There is not better sound in this world when it comes to engine note than a 1987 Honda VRF750 RC30 on full throttle, or even on half throttle for that matter. You can keep your wailing inline fours, you can even keep your screaming two-strokes, the deep guttural drone of the 360 degree crank V4 is simply beautiful. It has the rare ability to make anyone who has any interest in motorcycles stop what they are doing and simply listen and smile as it passes by.
But even stationary the Honda VRF750 RC30 draws a crowd as it's probably one of the most beautifully engineered motorcycles ever produced. The 1987 Honda VRF750 is a machine made by the very best brains in HRC at a time when they could do no wrong. Every single component on the Honda VC30 is designed to perfection. If it needs to be on the Honda VRF750 RC30 for racing purposes then it is a case of no expense spared, however if it's a road requirement, well, that isn't quite so important... is it.
Which is what initially made me chuckle when I sat on the Honda VRF750 RC30. It's such a special motorcycle and carries a high level of detail, then you look at the clocks and switchgear and it's all bog stock Honda. It's such a contrast to the rest of the motorcycle. Reach inside the little lip between the fairing on the lefthand side and pull out the crafted choke lever, thumb the starter, and she purrs into life. Like just let the Honda VRF750 RC30 tick over, well you can, being a Honda it'll sit on tickover all day without missing a beat, but something inside you won't allow that. You have to blip the throttle to hear that exhaust note rise and fall.

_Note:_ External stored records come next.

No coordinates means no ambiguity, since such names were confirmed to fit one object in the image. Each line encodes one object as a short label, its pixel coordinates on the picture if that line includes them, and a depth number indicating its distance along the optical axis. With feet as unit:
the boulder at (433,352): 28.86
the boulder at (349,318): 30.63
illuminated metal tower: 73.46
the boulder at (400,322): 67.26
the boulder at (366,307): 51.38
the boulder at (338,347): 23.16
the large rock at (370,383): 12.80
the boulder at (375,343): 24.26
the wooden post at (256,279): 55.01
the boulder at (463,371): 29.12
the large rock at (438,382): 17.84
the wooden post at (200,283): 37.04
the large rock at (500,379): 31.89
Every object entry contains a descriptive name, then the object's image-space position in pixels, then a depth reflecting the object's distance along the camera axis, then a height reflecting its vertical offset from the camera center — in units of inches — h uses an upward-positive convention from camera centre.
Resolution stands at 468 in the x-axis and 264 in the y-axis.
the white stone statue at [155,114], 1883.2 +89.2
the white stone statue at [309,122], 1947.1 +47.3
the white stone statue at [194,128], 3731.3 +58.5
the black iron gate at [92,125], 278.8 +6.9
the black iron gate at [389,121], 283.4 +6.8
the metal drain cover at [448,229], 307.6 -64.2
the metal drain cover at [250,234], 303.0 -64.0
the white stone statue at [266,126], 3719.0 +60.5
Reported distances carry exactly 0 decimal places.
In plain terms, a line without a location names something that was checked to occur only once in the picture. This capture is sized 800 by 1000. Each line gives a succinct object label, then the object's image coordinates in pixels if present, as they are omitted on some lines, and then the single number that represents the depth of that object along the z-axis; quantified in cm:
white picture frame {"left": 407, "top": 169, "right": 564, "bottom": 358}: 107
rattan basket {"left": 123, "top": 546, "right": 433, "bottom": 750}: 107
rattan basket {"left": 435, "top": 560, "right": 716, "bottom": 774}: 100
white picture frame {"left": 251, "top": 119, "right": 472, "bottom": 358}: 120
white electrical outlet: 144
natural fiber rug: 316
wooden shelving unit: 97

Snick first gear, and after a degree of clutch slip to combat the tall first gear, you're away. On the move the only thing that really dates the Honda VRF750 is its riding position. It's surprisingly comfortable and relaxed for such a focused machine. Back in the late '80s and early '90s race reps weren't extreme and although it would be sacrilege, you could happily, comfortably commute on the Honda VRF750 RC30.
But it was its engine and handling that secured the Honda VRF750 RC30 a place in the history books, and even today the Honda V4 is good. With a claimed 112 horsepower it isn't hugely powerful, but it delivers its power in such a linear fashion and with such a constant and steady drive of torque that it feels far gruntier.